• _What you should do_:
Search the lines of the records for the word "depth", and copy every line that has it.

=== Begin Enclosure ===

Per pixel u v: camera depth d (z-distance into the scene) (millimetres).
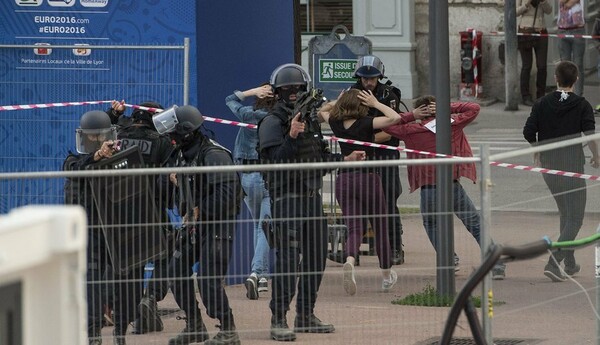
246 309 33125
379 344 29547
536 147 28125
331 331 29594
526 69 89625
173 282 28812
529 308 30500
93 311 27891
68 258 12609
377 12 93312
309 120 31844
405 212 33062
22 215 12117
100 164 28484
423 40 94250
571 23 84938
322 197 29656
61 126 41594
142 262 27250
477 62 91750
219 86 41531
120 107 35250
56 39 41719
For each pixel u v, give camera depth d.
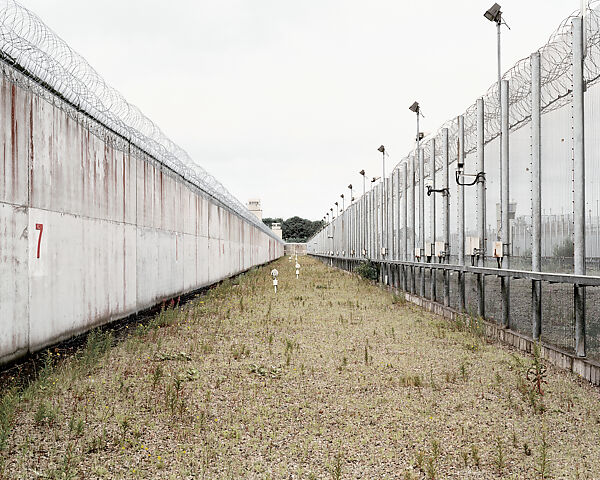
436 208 15.04
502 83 10.26
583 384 6.49
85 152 9.07
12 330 6.71
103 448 4.50
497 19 10.59
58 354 7.48
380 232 23.36
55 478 3.91
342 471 4.14
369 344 9.09
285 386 6.48
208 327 10.86
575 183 7.47
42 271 7.50
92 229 9.37
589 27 7.27
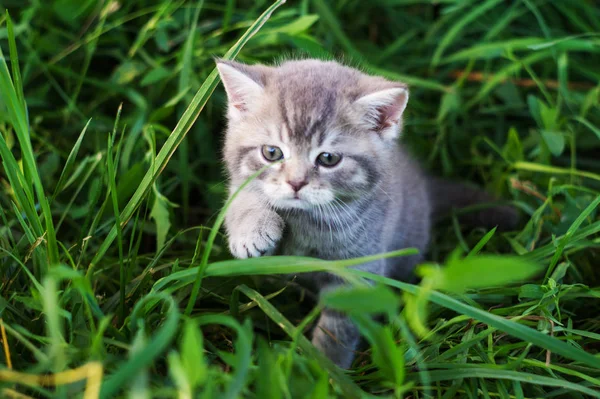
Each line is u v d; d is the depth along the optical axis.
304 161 0.43
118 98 0.56
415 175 0.52
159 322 0.40
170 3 0.56
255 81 0.44
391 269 0.50
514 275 0.33
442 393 0.41
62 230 0.50
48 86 0.55
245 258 0.41
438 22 0.61
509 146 0.55
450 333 0.42
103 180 0.45
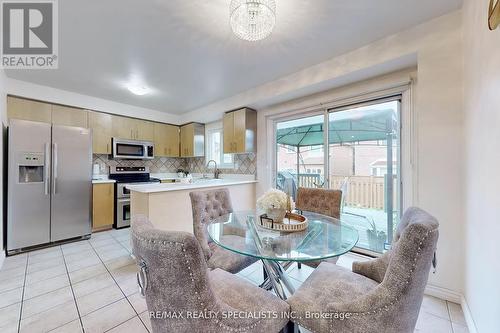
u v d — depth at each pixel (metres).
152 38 2.13
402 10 1.79
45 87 3.34
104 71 2.83
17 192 2.87
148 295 0.92
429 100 1.90
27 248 3.00
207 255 1.81
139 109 4.48
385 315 0.93
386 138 2.67
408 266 0.89
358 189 2.89
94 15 1.81
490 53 1.19
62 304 1.81
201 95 3.78
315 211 2.31
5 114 2.92
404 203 2.42
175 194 2.86
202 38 2.13
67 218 3.28
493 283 1.17
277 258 1.21
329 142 3.13
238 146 3.83
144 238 0.82
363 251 2.84
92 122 3.87
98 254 2.85
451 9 1.79
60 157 3.22
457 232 1.78
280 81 3.09
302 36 2.12
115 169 4.44
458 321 1.60
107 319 1.64
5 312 1.71
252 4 1.47
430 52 1.90
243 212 2.25
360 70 2.36
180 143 5.19
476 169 1.43
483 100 1.30
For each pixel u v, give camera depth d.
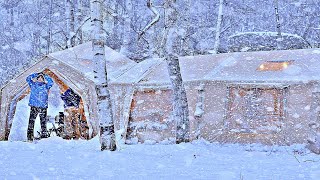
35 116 12.28
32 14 29.19
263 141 10.66
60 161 6.77
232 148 10.38
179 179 5.02
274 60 11.29
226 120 10.98
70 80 12.45
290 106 10.54
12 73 26.81
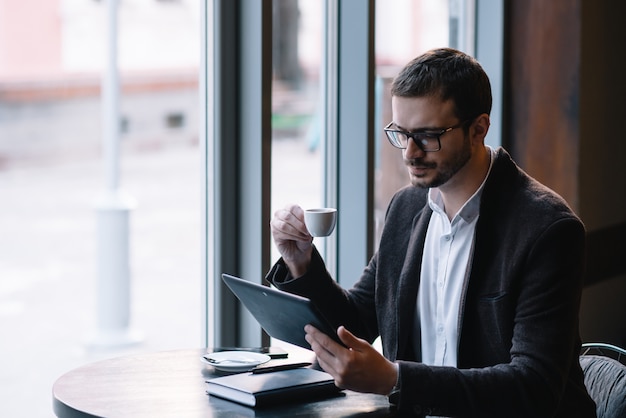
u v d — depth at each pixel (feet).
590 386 6.75
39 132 16.88
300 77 9.77
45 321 15.48
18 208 18.35
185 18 11.52
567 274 5.67
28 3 11.63
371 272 7.04
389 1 10.43
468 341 6.08
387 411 5.57
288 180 9.97
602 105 11.39
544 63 11.07
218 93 8.23
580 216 11.15
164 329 13.73
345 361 5.33
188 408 5.54
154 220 17.46
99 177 18.07
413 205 6.74
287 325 5.84
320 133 9.78
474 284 6.02
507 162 6.13
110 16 12.18
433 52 5.99
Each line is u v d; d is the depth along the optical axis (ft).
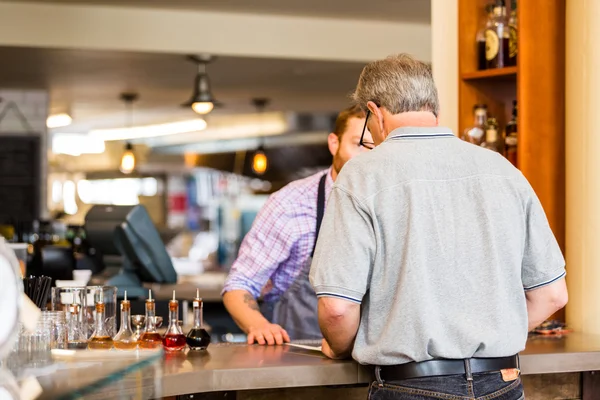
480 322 6.93
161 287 20.98
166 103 33.24
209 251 42.11
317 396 8.40
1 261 4.97
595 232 10.77
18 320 5.07
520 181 7.29
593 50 10.78
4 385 4.94
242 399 8.09
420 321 6.83
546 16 11.38
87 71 26.37
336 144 10.52
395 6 22.38
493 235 7.02
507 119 12.44
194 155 39.14
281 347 9.04
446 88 12.97
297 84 29.09
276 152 37.52
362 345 7.21
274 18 23.67
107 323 7.96
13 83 28.63
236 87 29.73
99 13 22.62
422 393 6.91
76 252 21.39
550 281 7.39
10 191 30.37
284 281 10.65
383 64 7.57
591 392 9.10
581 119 10.91
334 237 7.03
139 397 5.78
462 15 12.25
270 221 10.38
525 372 8.48
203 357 8.31
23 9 22.26
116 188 40.68
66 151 39.47
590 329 10.77
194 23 23.18
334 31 24.09
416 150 7.11
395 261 6.93
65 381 5.16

=== End Enclosure ===

• _Task answer_:
Per pixel u v: camera depth d (z-distance into the scene) (millimetres).
For each pixel u v, give camera depth d.
Each line is u v d; d is the depth along the optical axis.
u v d — depth at each pixel (metres).
For each pixel u v, give camera depth d.
u v d — depth at each pixel (feet).
Each line is u v d; d is the depth along the optical axis (ft).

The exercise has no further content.